**Assigned task**. Your answer should be every line of the records that contains the word "shoulder".
*** Data for this task ***
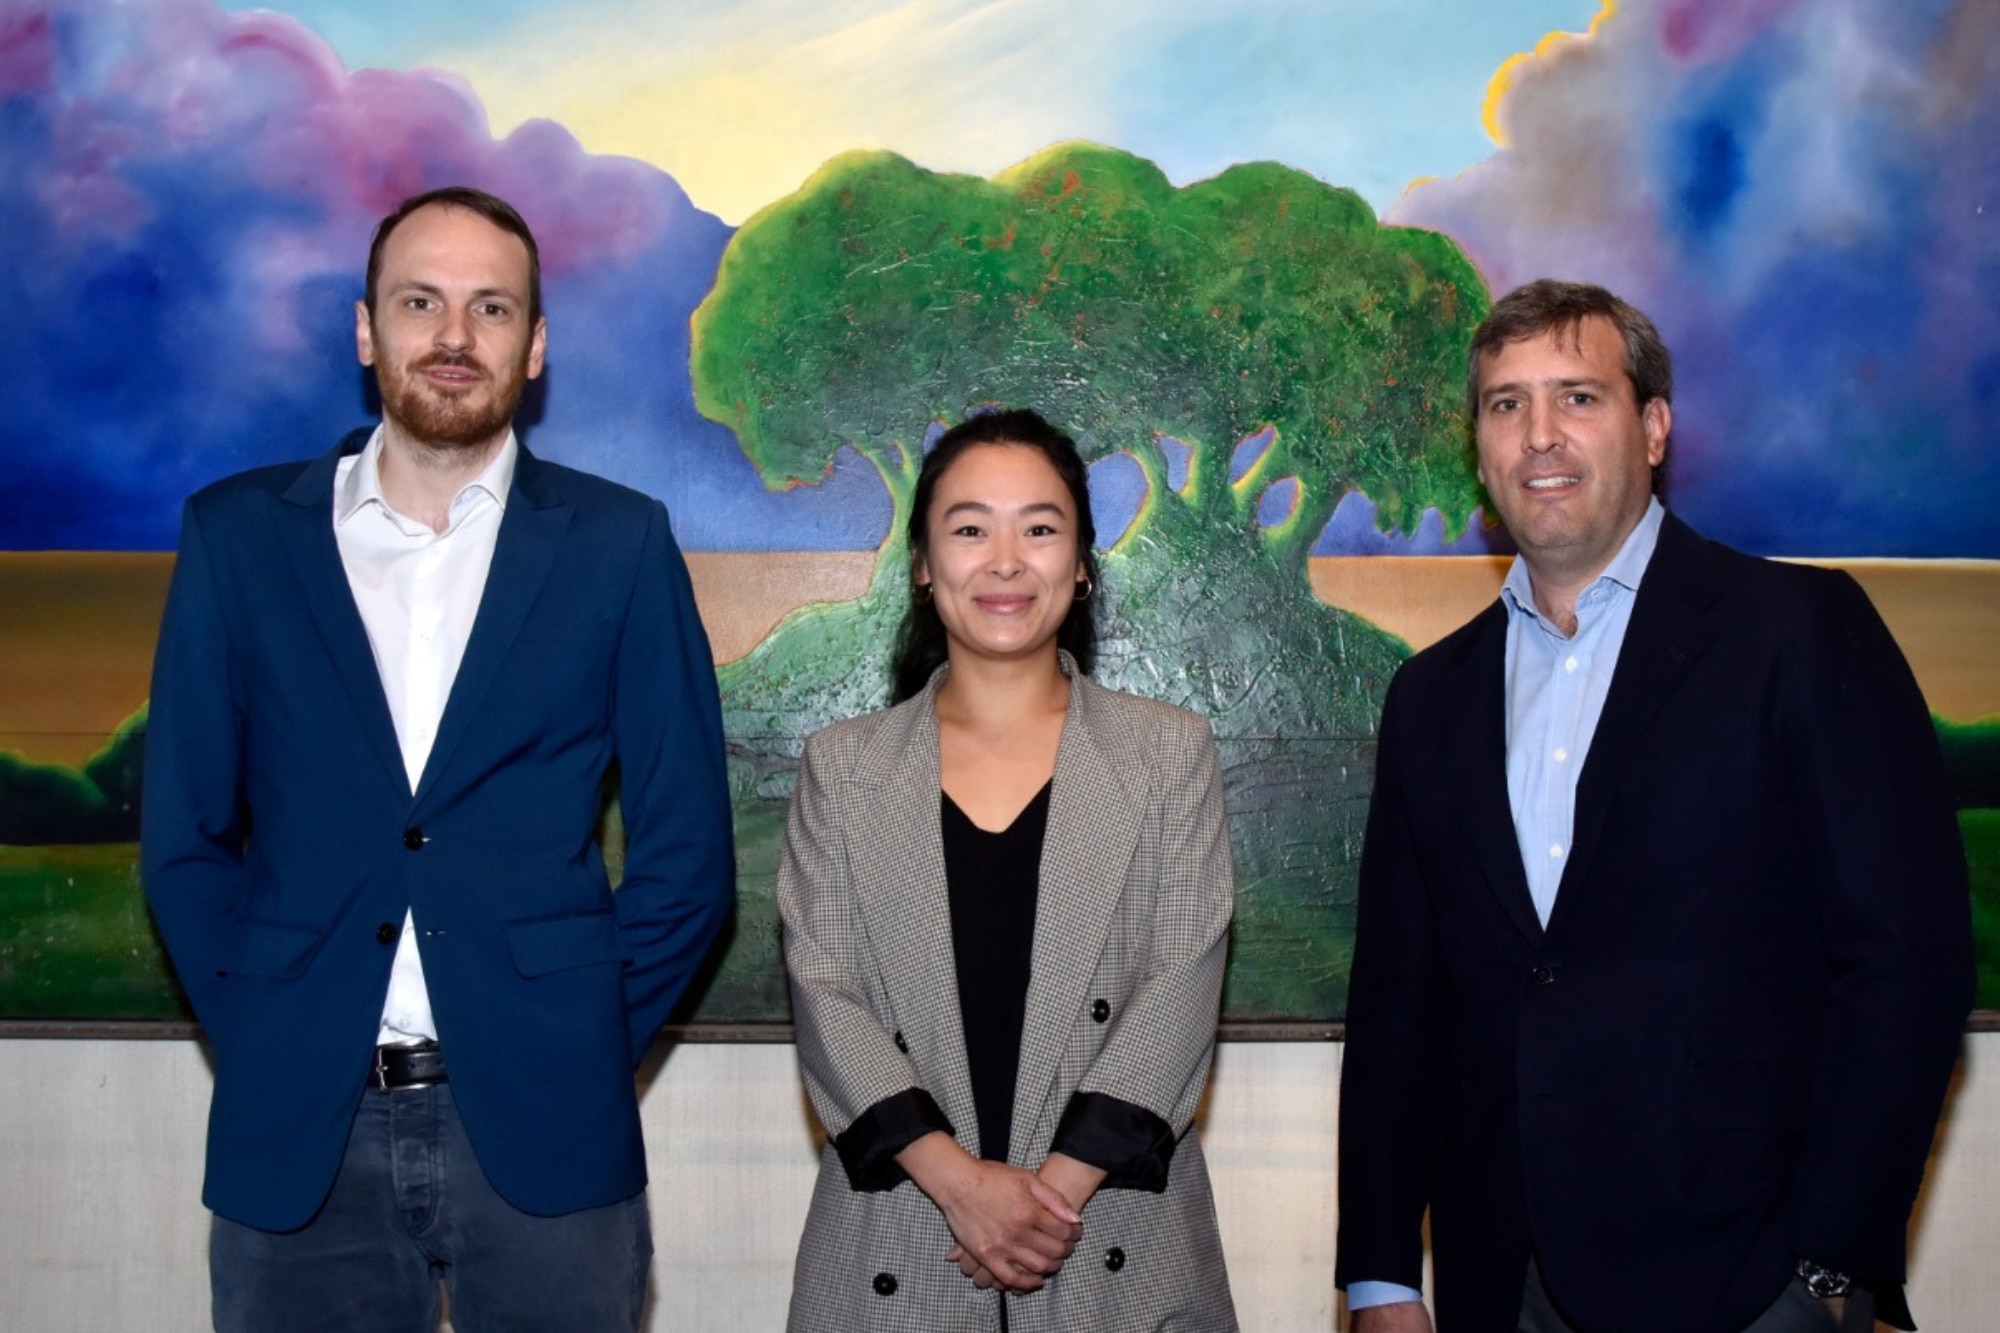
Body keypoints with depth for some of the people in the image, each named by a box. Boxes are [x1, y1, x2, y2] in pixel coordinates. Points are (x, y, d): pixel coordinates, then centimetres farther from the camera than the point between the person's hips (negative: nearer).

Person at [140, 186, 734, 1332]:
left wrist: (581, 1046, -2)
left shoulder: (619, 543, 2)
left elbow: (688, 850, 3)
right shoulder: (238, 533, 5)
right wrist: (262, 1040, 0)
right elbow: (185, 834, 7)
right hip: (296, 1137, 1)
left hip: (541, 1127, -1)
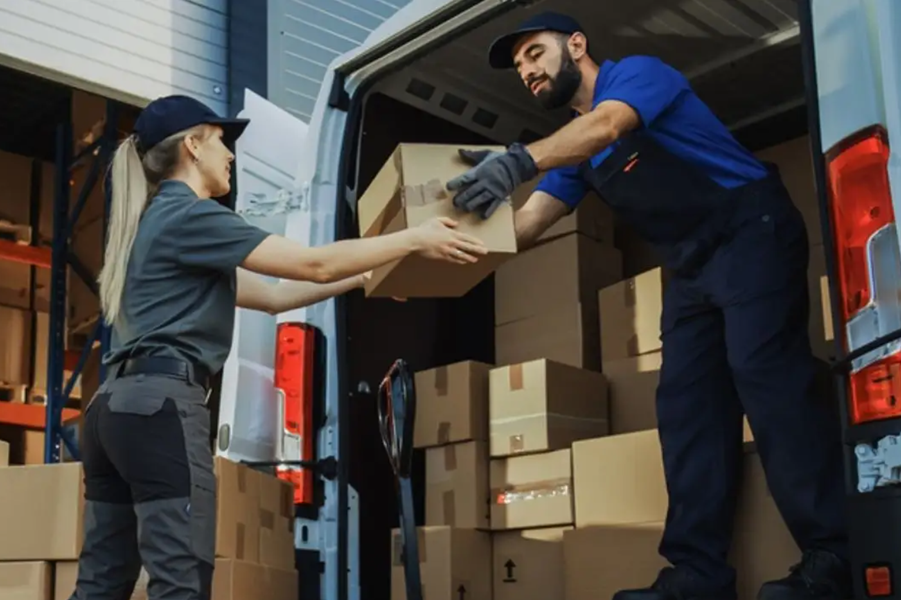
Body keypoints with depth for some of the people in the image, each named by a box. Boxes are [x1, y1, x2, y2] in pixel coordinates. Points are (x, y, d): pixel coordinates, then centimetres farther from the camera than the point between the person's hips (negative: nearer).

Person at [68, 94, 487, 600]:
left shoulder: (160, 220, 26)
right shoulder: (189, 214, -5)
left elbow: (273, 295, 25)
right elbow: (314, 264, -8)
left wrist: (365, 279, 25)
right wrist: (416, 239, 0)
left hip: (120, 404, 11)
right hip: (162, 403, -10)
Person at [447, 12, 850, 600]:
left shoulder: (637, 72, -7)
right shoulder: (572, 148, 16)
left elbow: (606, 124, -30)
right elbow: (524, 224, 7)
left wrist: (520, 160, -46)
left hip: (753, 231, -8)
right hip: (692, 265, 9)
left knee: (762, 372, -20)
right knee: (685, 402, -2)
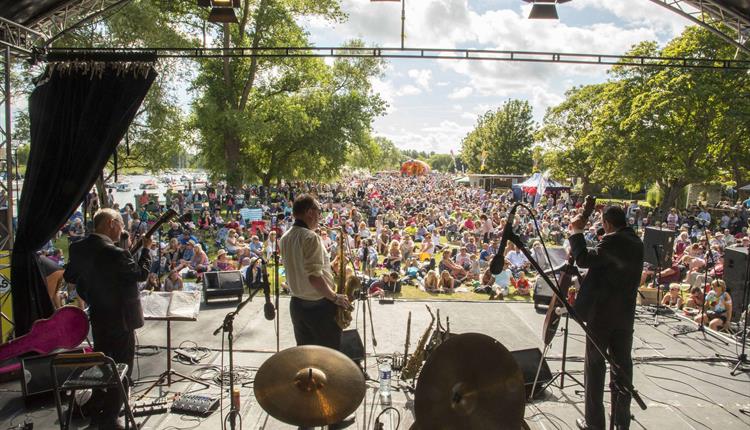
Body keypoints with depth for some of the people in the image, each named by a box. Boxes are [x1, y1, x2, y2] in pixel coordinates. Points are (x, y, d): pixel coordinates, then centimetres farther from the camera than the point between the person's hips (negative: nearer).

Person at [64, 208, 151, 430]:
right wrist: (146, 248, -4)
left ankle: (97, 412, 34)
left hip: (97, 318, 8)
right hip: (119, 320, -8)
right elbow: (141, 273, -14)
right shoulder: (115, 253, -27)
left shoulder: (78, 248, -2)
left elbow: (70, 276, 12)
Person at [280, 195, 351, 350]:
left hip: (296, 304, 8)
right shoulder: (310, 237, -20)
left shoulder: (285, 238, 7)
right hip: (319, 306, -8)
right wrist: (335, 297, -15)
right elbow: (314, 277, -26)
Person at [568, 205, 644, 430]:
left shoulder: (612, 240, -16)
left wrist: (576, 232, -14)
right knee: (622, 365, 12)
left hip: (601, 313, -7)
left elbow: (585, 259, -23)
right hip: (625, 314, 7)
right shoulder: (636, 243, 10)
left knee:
*** End of Data for this task ***
**Result of the exercise**.
left shoulder: (619, 543, 2)
right shoulder: (238, 533, 5)
left shoulder: (160, 220, 26)
right shoulder: (189, 214, -5)
left shoulder: (637, 72, -7)
right shoulder: (572, 148, 16)
right shoulder: (115, 253, -27)
left shoulder: (78, 248, -2)
right shoulder: (310, 237, -20)
left shoulder: (285, 238, 7)
left shoulder: (612, 240, -16)
right shoulder: (636, 243, 10)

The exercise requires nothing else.